You pay the patient a visit and ask him about his medications. He shows you the list and says he is taking them all “faithfully.” You note that the list contains both glipizide (which he has misspelled as “glipizine”) and Glucotrol (a branded version of glipizide). When queried on this point, he insists these are different medicines your office prescribed for him, and he is taking both. This therapeutic duplication, you suspect, is the likely cause of his recurrent episodes of hypoglycemia.

You review your outpatient records (you do not have an EMR) and discuss events in more detail with the patient and his wife. One month ago, the patient came to your office for a routine follow-up visit. You were out of town, so he saw one of your colleagues. He recalls that the doctor told him his sugar levels were too high and gave him a prescription, instructing him to take it with-out fail. He already had enough Glucotrol XL at home and had not requested a refill, so he assumed this was a new medication. He does not recall reading the prescription. The outpatient record shows that the patient had admitted to missing doses of his Glucotrol XL and that the covering physician attributed the hyperglycemia to this poor compliance. The physician had therefore decided to keep the dose of Glucotrol XL the same, provided a refill of Glucotrol XL 10 mg daily, and counseled the patient to improve compliance.
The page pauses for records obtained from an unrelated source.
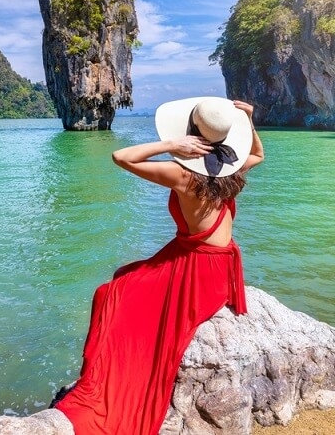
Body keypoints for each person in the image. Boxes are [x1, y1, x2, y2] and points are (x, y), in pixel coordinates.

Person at [53, 97, 264, 435]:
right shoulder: (231, 168)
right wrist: (249, 121)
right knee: (125, 276)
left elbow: (121, 156)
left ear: (191, 133)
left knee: (112, 291)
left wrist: (171, 145)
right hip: (221, 268)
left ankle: (108, 378)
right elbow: (258, 154)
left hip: (197, 270)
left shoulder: (184, 175)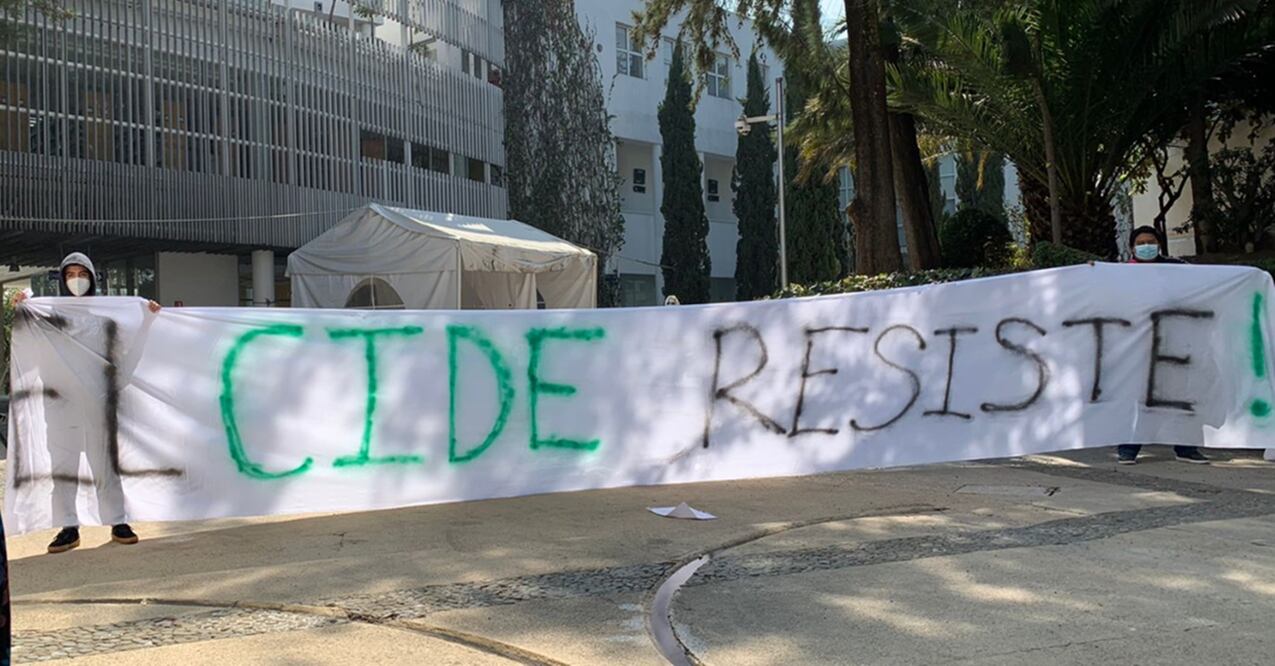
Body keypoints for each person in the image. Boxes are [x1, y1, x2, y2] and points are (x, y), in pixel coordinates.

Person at [14, 253, 161, 553]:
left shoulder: (104, 320)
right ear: (62, 279)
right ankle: (69, 527)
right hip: (61, 404)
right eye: (71, 274)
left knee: (105, 465)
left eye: (83, 273)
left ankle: (117, 521)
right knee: (64, 467)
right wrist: (22, 309)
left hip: (98, 402)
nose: (77, 279)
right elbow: (31, 347)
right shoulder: (49, 318)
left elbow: (125, 357)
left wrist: (146, 321)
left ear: (93, 278)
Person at [1117, 226, 1209, 465]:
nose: (1146, 246)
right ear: (1132, 247)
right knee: (1138, 396)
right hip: (1137, 344)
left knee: (1182, 394)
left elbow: (1206, 284)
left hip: (1174, 342)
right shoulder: (1119, 274)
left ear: (1159, 245)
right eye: (1141, 242)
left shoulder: (1176, 269)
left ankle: (1186, 448)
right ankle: (1128, 448)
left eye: (1151, 241)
The patient took the script to his usual pharmacy, but they had just closed. He went instead to another nearby pharmacy (part of another chain), where he had the prescription filled. The bottle was labeled by the pharmacy: Glipizide XL 10 mg. Since that date he has been taking both Glucotrol and glipizide and, following the physician’s advice, has not missed a dose.
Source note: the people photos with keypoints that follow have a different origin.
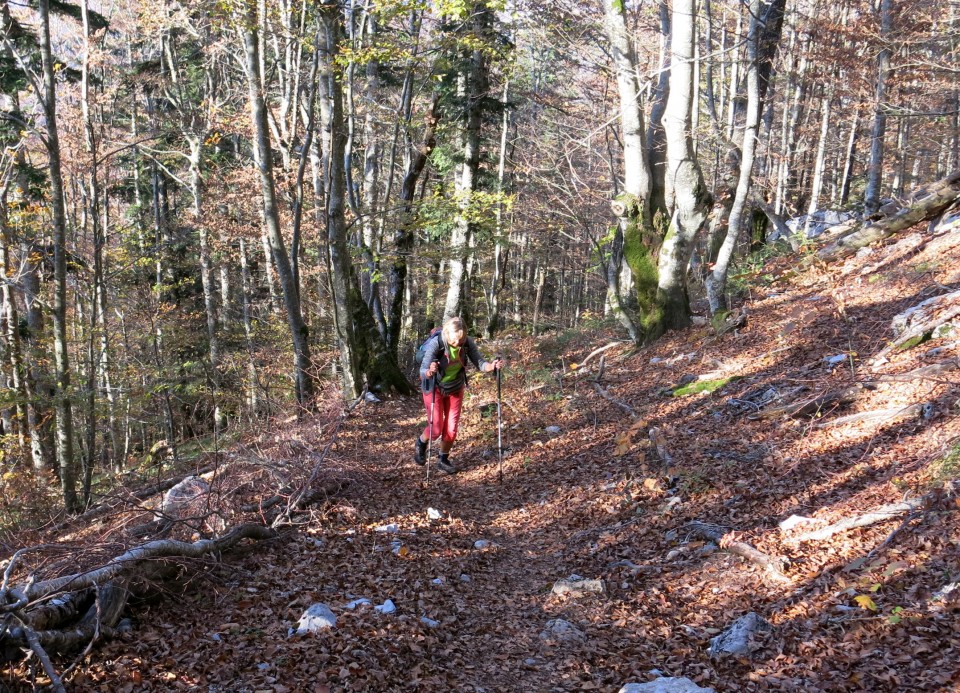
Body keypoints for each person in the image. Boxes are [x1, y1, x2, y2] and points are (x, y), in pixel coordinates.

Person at [414, 316, 503, 474]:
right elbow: (422, 371)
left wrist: (492, 366)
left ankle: (443, 459)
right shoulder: (437, 343)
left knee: (451, 428)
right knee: (435, 428)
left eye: (461, 340)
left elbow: (480, 363)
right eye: (454, 340)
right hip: (434, 386)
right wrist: (430, 371)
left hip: (455, 387)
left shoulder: (467, 342)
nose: (457, 344)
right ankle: (421, 443)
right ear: (447, 334)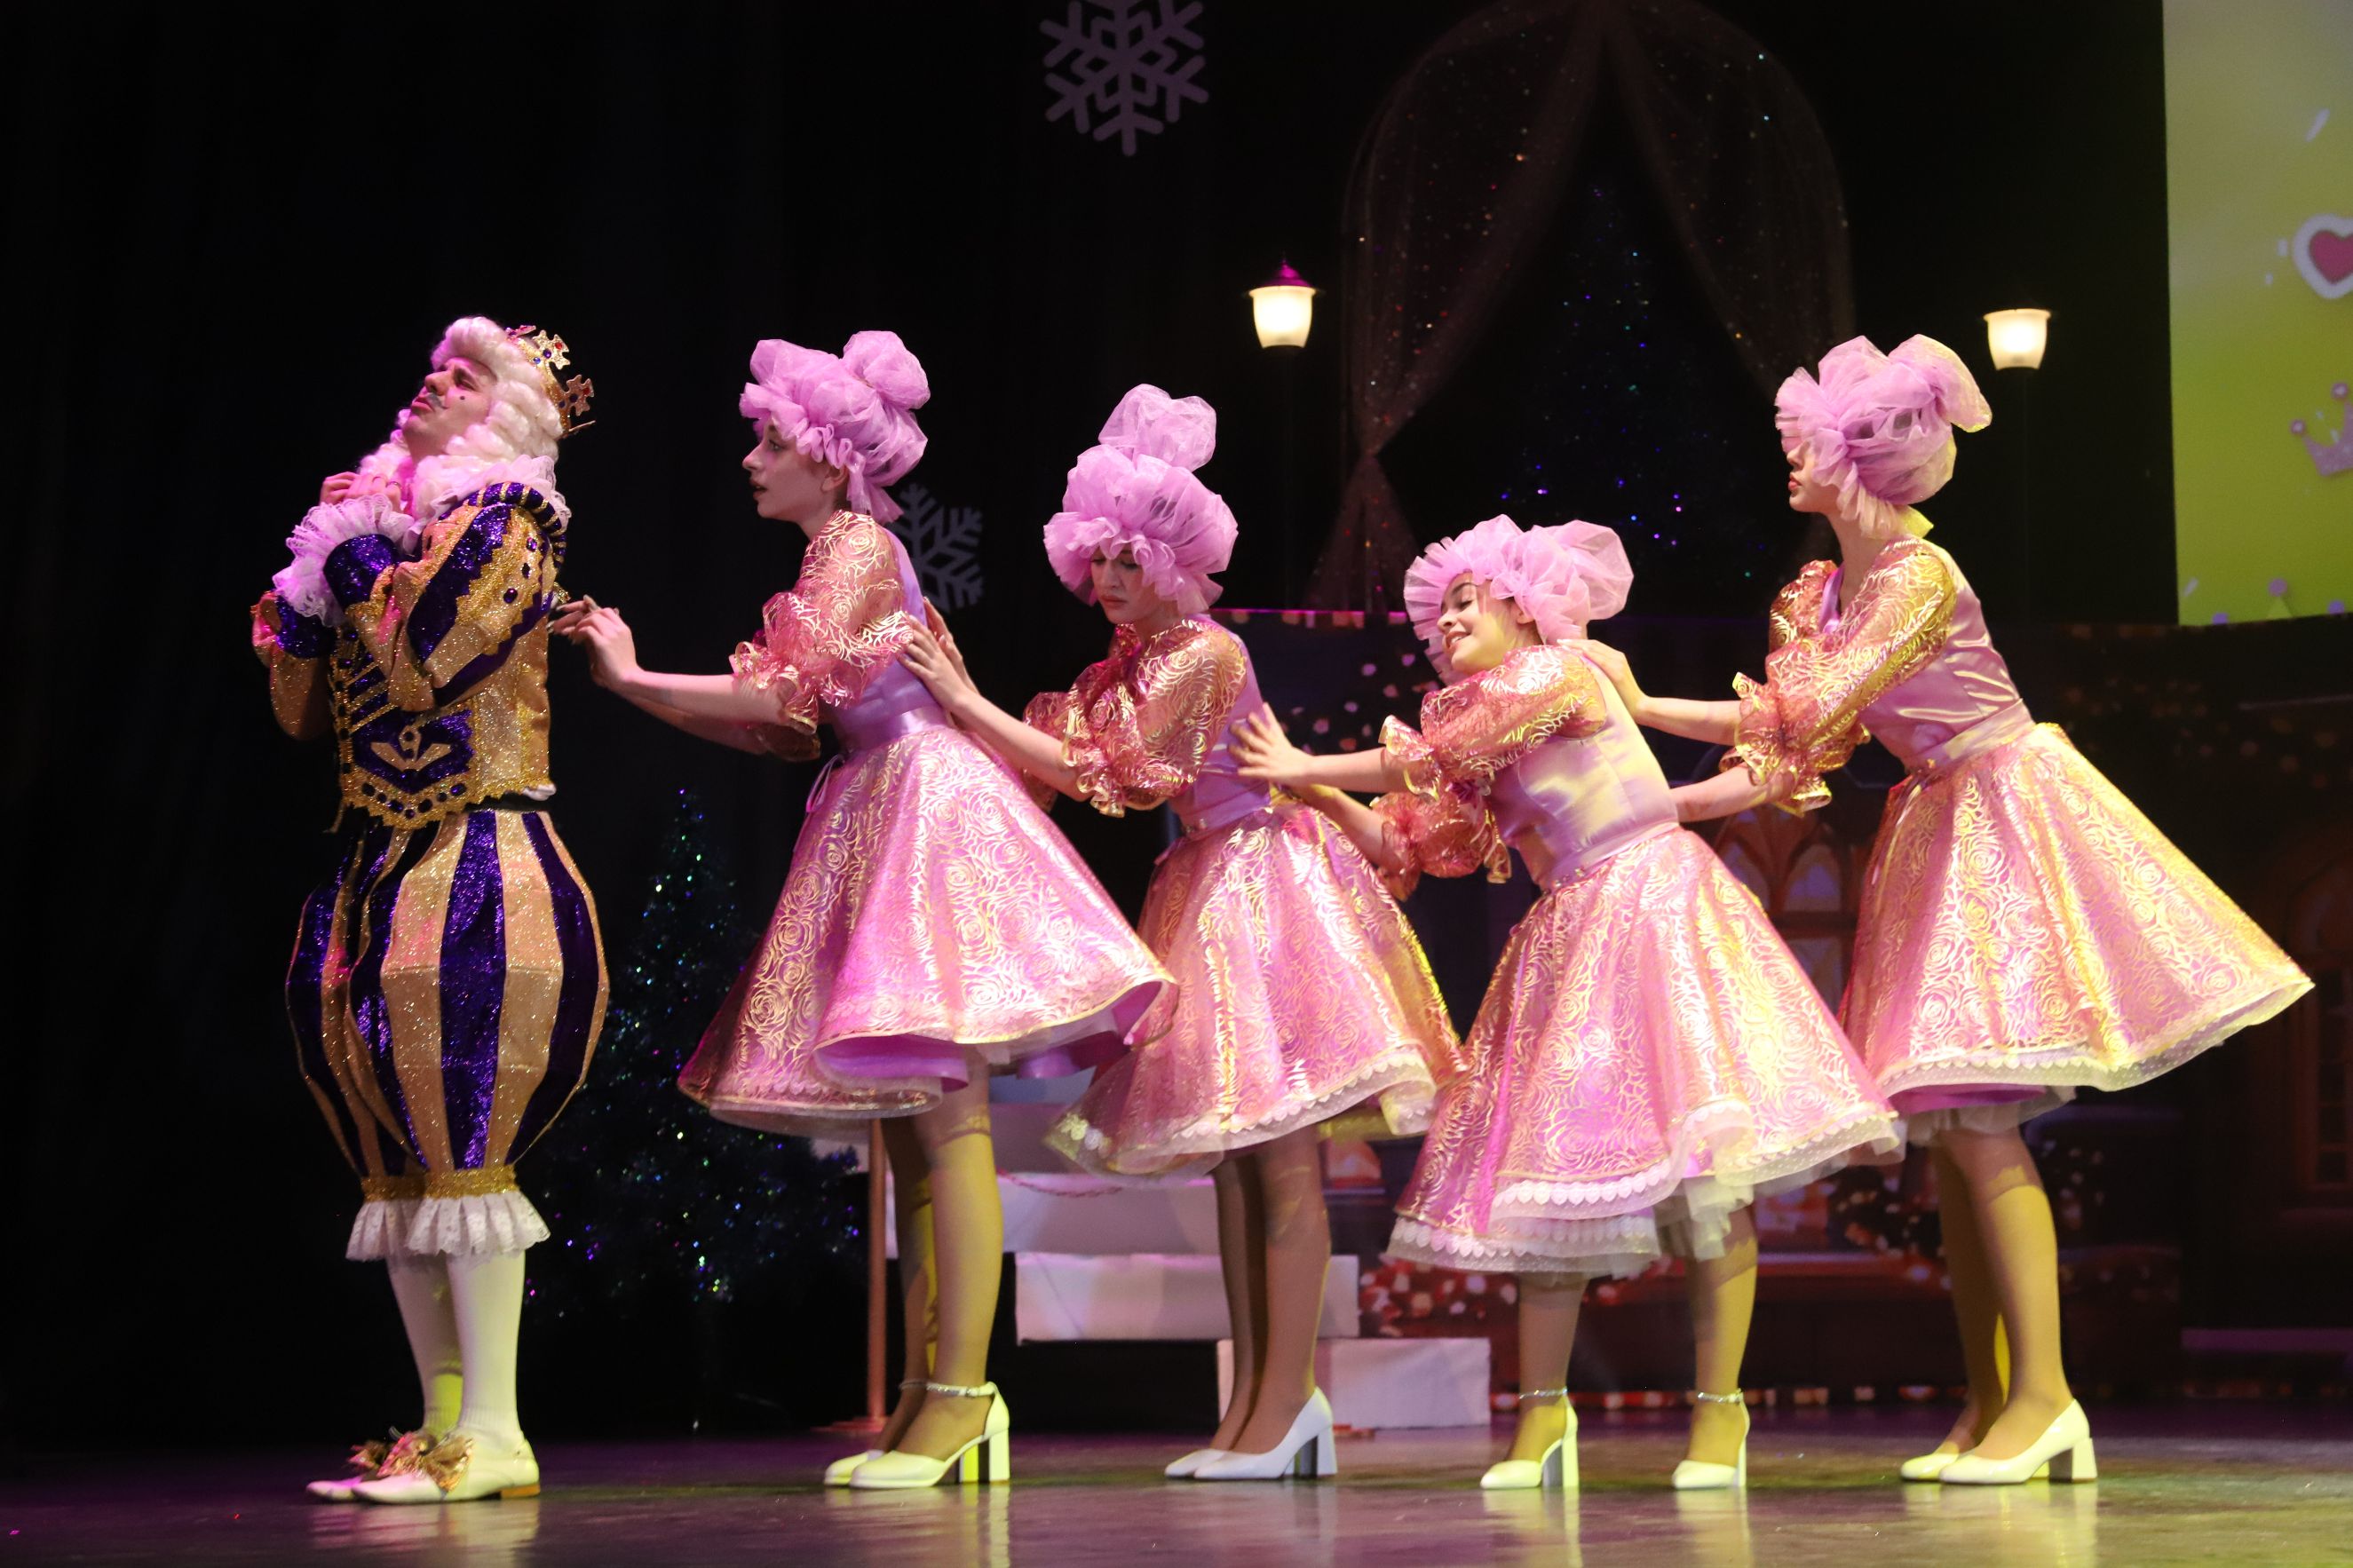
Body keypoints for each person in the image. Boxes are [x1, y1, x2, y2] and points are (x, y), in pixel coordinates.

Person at [1577, 335, 2312, 1484]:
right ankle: (1990, 1397)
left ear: (1856, 459)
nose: (1789, 460)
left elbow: (1808, 708)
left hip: (2001, 815)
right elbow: (1794, 753)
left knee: (1979, 1122)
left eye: (1806, 445)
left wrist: (1648, 702)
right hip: (1934, 821)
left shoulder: (1917, 577)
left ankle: (2046, 1397)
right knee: (1950, 1129)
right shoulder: (1815, 593)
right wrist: (1648, 784)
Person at [556, 334, 1169, 1490]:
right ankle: (929, 1393)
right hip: (872, 797)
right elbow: (786, 726)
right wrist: (642, 693)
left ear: (831, 460)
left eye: (770, 441)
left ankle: (963, 1397)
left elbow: (779, 692)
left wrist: (635, 679)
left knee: (946, 1118)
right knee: (911, 1122)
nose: (751, 459)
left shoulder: (854, 547)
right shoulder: (831, 558)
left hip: (922, 809)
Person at [1232, 514, 1898, 1490]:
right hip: (1570, 930)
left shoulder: (1558, 672)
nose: (1446, 621)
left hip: (1652, 906)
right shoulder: (1478, 725)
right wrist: (1315, 796)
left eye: (1467, 600)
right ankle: (1543, 1416)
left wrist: (1305, 765)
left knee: (1710, 1178)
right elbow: (1415, 841)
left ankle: (1720, 1414)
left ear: (1522, 605)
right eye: (1439, 611)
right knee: (1546, 1185)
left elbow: (1425, 759)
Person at [898, 384, 1462, 1483]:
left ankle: (1285, 1404)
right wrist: (945, 719)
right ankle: (1257, 1407)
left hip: (1265, 886)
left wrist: (965, 699)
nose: (1108, 578)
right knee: (1237, 1169)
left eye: (1129, 559)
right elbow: (1046, 766)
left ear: (1173, 561)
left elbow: (1114, 778)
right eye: (1098, 557)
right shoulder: (1124, 666)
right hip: (1206, 880)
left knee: (1281, 1160)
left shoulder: (1202, 654)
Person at [252, 317, 605, 1503]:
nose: (431, 382)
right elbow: (301, 708)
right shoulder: (396, 533)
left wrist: (354, 551)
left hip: (480, 864)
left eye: (464, 376)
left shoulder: (510, 524)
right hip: (375, 865)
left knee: (466, 1141)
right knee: (396, 1161)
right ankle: (441, 1424)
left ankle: (497, 1430)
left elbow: (422, 663)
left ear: (504, 415)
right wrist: (316, 585)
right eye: (433, 366)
Q: How could this duplication have occurred?

A:___________________________________________________________

Better monitoring systems needed

Therapeutic duplication (referring, in general, to the use of more than one medication from the same class) is a serious problem, as illustrated by this case. A study of 208 elderly patients on 5 or more medications at a general medical clinic in North Carolina found therapeutic duplication in 5.7% of patients.1 In a Canadian study involving 12,560 elderly patients in primary care settings, the rate was 4%.2 Rates in other settings have been found to be higher (21% of 1854 nursing home residents in Sweden,3 and 15% of 259 patients newly enrolled in a home healthcare pro-gram in New York and California.4) In this case we have a patient taking 2 different preparations of the same drug. The causes of therapeutic duplication have not been well studied, but potential reasons are outlined in TABLE 1.

Current systems go only so far. Practices that have well-maintained medication lists on paper or as part of an electronic medical record are in a good position to avoid duplicate prescribing. However, tracking systems restricted to an office practice will not prevent duplications made by consultants or hospital physicians.
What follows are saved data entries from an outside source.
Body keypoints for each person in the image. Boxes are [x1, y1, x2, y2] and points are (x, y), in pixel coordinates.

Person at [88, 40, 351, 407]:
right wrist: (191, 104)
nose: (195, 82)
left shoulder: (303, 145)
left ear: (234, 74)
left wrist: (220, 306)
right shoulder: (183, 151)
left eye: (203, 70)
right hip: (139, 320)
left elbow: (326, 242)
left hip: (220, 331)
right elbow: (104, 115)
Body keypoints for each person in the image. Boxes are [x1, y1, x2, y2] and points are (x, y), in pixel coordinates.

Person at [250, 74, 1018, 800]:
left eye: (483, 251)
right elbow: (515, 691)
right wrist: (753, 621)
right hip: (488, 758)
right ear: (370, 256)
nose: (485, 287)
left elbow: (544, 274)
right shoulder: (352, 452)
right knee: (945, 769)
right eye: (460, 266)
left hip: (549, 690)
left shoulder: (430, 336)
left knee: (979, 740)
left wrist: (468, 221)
Pharmacies generally have software that checks for therapeutic duplication, thereby allowing pharmacists to alert physicians of the potential problem. This works well if a patient uses one pharmacy exclusively. But in the case at hand, the patient elected to go to a different pharmacy instead of waiting for his usual pharmacy to reopen the next business day. This innocent action circumvented the safety system, which did not extend to the other pharmacy. Some pharmacy chains have databases integrated across multiple sites, which can help if patients stay loyal to one chain.